After about a week, he couldn’t really hold them in anymore. One night, as we were going to bed, he handed me the earplugs without a word. In the morning his eyes had deep bags, and his pupils were reddened. We held each other for a while and then I rang down to reception to tell the lady there that it seemed like he’d taken a turn.
They came and took him to RPA, just up the road. The paramedic told me that we could call to chat once a day. I couldn’t visit once I got out but we’d be back together in no time. The calls would come just after 3, it’d take him a while to say it but he’d always tell me he was feeling better. Sometimes it was hard to hear him over all the equipment in his room.
The day before I was meant to get out I got a call at around 8 – second one for the day. A Doctor spoke, explained that he mightn’t make it through the night. Did I want to say goodbye?
I’m not sure if he could hear me, there was just beeping and heaving.
I told him I would really miss him, and that it was ok to go.
September
Things have started getting better but I really don’t know why they’ve still got me here. I count the people that come in and out and there hasn’t been more than ten at once in at least a month. That and they’ve got me sitting on a fucking folding chair.

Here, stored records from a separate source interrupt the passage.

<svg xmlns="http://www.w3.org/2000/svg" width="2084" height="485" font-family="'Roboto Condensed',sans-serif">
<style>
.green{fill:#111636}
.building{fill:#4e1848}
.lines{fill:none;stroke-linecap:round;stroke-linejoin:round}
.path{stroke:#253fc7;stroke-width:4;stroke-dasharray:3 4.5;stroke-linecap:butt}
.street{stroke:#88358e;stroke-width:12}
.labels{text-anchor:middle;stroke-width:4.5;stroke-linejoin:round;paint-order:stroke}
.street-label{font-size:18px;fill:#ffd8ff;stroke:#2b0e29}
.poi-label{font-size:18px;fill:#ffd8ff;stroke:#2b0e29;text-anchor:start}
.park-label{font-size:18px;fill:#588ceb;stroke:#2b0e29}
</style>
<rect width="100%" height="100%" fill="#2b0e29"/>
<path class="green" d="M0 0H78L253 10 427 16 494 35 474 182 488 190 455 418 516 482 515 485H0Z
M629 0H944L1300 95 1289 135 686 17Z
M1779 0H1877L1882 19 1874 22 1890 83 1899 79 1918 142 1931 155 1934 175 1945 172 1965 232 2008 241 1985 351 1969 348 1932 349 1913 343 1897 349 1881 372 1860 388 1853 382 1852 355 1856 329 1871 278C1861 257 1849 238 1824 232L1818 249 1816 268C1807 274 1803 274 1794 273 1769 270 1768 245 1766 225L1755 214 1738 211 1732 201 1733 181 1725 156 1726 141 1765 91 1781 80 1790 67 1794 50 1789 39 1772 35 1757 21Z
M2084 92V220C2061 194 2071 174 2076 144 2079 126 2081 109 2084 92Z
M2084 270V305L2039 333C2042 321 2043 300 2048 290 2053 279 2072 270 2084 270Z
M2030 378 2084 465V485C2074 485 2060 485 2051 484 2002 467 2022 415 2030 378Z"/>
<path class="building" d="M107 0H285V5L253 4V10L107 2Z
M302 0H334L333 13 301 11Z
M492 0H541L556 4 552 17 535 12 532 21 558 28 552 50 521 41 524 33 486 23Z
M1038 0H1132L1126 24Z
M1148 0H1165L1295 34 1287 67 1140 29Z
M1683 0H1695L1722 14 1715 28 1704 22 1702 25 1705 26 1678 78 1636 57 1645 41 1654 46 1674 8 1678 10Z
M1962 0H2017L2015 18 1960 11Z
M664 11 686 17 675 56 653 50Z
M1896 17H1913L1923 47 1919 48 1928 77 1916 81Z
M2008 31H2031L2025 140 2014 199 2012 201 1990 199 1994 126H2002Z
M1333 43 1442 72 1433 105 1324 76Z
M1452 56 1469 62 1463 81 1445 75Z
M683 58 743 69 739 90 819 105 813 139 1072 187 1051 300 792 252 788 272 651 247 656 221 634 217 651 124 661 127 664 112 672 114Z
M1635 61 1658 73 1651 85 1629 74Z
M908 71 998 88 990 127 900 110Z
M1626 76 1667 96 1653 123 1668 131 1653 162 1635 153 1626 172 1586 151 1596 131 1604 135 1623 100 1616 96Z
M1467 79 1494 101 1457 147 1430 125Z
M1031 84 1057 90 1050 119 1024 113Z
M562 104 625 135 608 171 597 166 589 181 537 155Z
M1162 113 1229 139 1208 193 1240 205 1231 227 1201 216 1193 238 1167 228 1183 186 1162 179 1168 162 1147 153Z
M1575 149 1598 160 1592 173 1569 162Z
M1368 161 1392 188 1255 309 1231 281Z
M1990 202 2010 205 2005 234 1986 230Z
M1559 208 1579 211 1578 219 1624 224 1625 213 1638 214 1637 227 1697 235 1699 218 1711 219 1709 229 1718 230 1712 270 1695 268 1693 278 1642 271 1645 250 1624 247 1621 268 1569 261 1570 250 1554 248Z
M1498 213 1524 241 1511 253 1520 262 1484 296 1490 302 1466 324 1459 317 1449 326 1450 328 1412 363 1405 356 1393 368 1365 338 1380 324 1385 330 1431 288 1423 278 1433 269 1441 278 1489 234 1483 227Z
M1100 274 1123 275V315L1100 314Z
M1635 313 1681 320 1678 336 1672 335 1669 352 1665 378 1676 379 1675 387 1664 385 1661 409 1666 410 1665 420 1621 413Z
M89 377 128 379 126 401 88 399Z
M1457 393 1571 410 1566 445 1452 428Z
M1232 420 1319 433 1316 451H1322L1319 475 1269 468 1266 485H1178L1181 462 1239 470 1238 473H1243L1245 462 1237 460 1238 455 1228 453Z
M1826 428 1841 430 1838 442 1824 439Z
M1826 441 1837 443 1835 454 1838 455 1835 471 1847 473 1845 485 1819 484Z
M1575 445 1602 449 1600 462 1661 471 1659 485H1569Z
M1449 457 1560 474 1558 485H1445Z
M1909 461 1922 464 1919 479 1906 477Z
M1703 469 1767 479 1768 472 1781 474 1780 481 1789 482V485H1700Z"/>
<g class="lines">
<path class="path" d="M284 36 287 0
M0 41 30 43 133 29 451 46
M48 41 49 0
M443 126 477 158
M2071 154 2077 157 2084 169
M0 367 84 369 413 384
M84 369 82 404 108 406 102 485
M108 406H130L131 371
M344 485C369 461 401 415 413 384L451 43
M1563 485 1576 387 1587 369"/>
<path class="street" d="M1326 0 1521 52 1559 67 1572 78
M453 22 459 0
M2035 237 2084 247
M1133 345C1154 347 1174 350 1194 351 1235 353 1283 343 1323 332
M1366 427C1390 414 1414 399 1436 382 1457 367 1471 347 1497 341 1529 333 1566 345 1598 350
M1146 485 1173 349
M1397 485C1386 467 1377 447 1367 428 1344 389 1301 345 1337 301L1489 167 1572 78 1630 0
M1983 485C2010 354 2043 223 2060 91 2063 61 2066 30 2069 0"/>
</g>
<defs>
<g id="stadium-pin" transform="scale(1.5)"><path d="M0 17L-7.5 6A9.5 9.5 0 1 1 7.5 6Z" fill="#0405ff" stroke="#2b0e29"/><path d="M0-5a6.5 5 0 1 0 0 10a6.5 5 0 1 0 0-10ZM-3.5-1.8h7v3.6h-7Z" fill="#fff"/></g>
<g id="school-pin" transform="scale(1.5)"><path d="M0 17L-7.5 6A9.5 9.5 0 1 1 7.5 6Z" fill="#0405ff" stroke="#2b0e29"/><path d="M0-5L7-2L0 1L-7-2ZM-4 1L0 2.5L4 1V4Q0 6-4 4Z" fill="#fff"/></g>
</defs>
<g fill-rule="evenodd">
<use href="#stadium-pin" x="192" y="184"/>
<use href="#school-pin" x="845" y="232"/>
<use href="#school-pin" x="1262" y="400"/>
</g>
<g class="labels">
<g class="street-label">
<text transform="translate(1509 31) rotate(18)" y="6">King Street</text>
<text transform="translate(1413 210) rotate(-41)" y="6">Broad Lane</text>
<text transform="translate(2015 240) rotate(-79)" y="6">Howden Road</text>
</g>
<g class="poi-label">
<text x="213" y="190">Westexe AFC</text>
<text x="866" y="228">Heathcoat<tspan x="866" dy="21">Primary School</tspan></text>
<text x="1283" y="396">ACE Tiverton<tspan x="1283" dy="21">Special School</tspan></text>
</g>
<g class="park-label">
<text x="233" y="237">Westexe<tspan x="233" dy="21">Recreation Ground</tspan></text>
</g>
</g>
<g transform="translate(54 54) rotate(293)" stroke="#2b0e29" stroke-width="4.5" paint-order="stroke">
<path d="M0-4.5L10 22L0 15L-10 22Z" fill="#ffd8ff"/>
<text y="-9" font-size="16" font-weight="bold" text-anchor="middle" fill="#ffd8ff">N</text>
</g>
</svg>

I wish someone would try and make a run for it, or just something to give me a little action.
At the convenience store on the corner the other day, I noticed they’d made the bananas ten cents more expensive. $1.30 each now – bullshit. A bunch of their Tim Tam packets were also expired.
Never in my life have my hands hurt more than when I’ve gotta sanitise them like twenty times a day.
At least I’ve got work for the moment.